Just yesterday, protesters at Washington College successfully shouted down Robert P. George, Professor of Jurisprudence and Director of the James Madison Program in American Ideals and Institutions at Princeton University. George, a political conservative, was slated to discuss the ideals for which all liberal arts institutions should stand:  

The pursuit of truth. The preservation of that truth. And the transmission of that truth. And anything these institutions do to undermine these purposes, they shouldn’t allow.

As George began his talk, a group of students entered the room, protesting that “his ideas were dangerous to the transgender community.” Ultimately, the students successfully stopped his talk, and he was escorted out of the room by the professor who invited him.

The heckler’s veto has been discussed ad nauseam over the past few years. Still, when events like the one at Washington College occur, it is essential for us to remind ourselves why this is such a poor strategy for combating bad ideas. (I am not making a claim about the merits of Dr.

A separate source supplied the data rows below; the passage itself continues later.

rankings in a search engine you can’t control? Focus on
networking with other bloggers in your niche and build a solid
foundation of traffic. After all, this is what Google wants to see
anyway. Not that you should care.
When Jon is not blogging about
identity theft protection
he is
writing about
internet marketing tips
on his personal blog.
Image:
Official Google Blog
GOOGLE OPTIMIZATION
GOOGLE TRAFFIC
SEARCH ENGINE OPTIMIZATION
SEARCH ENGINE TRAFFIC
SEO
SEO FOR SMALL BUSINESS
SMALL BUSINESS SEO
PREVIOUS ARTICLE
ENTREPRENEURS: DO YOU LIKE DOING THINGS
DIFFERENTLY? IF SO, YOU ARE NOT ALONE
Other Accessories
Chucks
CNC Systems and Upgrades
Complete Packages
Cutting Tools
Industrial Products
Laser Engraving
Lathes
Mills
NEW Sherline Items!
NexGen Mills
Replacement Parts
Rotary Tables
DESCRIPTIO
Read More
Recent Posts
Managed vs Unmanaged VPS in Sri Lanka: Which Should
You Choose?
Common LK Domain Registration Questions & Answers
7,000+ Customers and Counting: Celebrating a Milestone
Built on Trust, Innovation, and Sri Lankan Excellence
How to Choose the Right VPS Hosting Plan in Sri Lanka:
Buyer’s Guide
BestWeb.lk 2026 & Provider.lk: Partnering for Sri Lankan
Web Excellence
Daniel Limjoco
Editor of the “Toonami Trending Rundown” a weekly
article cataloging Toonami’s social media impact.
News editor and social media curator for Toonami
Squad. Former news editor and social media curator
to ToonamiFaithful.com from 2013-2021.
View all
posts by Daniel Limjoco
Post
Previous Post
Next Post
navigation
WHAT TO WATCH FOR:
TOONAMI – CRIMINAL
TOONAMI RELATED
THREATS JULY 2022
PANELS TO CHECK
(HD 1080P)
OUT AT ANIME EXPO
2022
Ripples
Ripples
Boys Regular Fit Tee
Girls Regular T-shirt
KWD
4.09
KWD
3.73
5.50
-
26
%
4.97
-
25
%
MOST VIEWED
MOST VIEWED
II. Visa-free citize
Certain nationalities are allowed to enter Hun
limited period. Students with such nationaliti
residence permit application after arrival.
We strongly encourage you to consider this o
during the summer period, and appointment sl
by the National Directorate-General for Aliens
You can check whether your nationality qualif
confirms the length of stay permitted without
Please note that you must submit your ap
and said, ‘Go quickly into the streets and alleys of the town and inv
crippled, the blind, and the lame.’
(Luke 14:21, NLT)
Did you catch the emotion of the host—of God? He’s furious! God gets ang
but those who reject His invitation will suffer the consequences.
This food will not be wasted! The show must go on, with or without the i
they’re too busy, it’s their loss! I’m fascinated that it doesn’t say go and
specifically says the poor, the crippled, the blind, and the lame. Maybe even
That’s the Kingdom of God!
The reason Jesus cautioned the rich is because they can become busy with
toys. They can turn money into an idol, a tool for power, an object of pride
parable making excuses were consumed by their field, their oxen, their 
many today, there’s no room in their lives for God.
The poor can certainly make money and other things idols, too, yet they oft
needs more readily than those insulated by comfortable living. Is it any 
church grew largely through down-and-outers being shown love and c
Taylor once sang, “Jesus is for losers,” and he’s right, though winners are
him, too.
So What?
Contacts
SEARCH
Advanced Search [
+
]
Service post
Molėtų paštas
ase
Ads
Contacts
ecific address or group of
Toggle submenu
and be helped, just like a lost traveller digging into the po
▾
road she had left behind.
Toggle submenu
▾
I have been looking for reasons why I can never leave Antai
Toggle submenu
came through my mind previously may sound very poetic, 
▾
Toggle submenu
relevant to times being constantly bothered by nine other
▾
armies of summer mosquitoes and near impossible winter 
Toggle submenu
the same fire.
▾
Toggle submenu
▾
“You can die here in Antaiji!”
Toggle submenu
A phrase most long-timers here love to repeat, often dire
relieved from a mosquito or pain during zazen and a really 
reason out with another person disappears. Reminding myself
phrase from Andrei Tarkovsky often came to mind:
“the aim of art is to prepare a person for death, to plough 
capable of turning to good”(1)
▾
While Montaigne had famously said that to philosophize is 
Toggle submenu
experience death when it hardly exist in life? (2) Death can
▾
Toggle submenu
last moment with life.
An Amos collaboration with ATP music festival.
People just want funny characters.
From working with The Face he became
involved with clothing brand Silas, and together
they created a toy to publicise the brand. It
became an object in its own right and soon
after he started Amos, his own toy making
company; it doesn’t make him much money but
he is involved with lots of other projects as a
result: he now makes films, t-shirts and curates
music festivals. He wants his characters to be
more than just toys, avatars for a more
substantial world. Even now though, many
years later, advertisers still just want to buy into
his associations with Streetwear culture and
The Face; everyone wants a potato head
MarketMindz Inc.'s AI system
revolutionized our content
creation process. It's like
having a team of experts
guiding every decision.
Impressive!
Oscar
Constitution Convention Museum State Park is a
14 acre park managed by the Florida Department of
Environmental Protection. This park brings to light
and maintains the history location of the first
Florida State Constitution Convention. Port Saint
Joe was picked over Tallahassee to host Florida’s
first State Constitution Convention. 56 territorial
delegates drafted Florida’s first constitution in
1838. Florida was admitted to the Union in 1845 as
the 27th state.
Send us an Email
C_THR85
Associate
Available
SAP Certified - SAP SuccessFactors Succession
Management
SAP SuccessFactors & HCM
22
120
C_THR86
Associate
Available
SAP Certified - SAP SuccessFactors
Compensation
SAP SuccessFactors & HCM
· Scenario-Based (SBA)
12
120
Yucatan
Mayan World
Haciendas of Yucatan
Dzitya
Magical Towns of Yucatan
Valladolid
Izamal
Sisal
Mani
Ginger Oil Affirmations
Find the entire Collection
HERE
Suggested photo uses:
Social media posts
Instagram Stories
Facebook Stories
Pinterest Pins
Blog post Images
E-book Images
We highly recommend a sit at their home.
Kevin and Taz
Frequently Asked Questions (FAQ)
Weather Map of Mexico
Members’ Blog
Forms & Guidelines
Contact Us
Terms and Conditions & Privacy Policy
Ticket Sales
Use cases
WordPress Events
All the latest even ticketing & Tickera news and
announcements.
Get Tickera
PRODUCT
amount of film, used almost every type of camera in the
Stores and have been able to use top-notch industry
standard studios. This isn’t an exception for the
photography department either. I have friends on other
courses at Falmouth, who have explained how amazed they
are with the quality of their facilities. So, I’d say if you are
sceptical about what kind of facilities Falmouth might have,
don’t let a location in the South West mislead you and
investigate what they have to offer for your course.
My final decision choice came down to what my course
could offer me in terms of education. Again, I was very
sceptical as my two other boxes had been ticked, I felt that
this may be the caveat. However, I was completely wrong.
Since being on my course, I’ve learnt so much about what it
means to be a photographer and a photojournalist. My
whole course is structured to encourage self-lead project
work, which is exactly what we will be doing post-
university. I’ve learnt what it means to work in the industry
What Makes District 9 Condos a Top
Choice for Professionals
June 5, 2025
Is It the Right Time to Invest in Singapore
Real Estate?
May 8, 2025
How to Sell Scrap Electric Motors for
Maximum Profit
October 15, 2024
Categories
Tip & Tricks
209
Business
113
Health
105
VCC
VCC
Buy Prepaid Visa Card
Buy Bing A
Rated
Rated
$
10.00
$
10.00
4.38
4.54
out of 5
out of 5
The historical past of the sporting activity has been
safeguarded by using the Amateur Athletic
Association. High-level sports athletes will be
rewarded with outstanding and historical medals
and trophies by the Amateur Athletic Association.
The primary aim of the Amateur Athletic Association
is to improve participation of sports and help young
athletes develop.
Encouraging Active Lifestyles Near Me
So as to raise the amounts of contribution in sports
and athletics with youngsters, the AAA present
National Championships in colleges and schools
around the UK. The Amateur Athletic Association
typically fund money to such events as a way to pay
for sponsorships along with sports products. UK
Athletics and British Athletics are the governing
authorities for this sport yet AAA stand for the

George’s ideas one way or the other. I’m simply saying that when we encounter ideas we don’t like, nobody benefits from silencing them.) Shouting down a speaker is not protected speech, despite recent arguments to the contrary. It is simply censorship.

Those who prefer to shout down and intimidate rather than thoughtfully argue their positions are assuming a level of infallibility that no human has. Epistemologically, we don’t have the intellectual resources to know if what we believe is objectively true or false. We can be reasonably sure about and find evidence for our beliefs and defend them forcefully (through argumentation, not actual force). Nevertheless, we should always leave open the possibility that we are wrong. John Stuart Mill, one of the great defenders and articulators of free speech ideas, argued in chapter two of On Liberty that 

Were an opinion a personal possession of no value except to the owner; if to be obstructed in the enjoyment of it were simply a private injury, it would make some difference whether the injury was inflicted only on a few persons or on many. But the peculiar evil of silencing the expression of an opinion is, that it is robbing the human race; posterity as well as the existing generation; those who dissent from the opinion, still more than those who hold it. If the opinion is right, they are deprived of the opportunity of exchanging error for truth: if wrong, they lose, what is almost as great a benefit, the clearer perception and livelier impression of truth, produced by its collision with error.

It is necessary to consider separately these two hypotheses, each of which has a distinct branch of the argument corresponding to it. We can never be sure that the opinion we are endeavouring to stifle is a false opinion; and if we were sure, stifling it would be an evil still.

Restricting free speech limits our ability to discover truth by prohibiting the contestation of ideas. That isn’t to say that free speech guarantees the discovery of truth, but it’s the best of bad systems we have for doing so, given the limits of our ability to obtain absolute knowledge.

While not an action of the state, the Heckler’s Veto constituted a type of anti-free speech behavior that was especially concerning to Mill. As Southern Methodist University Professor of Law Lackland H. Bloom, Jr. has discussed, Mill’s worry regarding social intolerance was about people voluntarily self-censoring or avoiding controversial topics for fear of inciting a censorious reaction from those they might offend. Such behaviors, according to Bloom, “simply preserve the status quo in matters of opinion,” thereby abandoning the search for truth in favor of shallow social harmony. But this harmony can never be found or sustained because handing power to the social censor only encourages their anti-liberal behavior.

When the heckler is given a veto on behalf of all of humanity, everyone loses. Not only are we losing out on hearing different—or even offensive—ideas, but we are also losing our right to simply hear ideas. Silencing speakers is not a strategy one employs when they are serious about protecting or advancing ideas they care about. If they were confident in the ultimate truth of their position, they would not fear the airing of opposing ideas. Instead, their strategy is meant to secure a specific status quo through intimidation and fear. We are not infallible, and what we are certain about today can easily be shown to be illusory tomorrow. Ultimately, the Heckler’s Veto is an anti-intellectual and anti-liberal practice that impoverishes us all in the long run; it only guarantees that the culture it infects will whither and die on the vine of absolutism.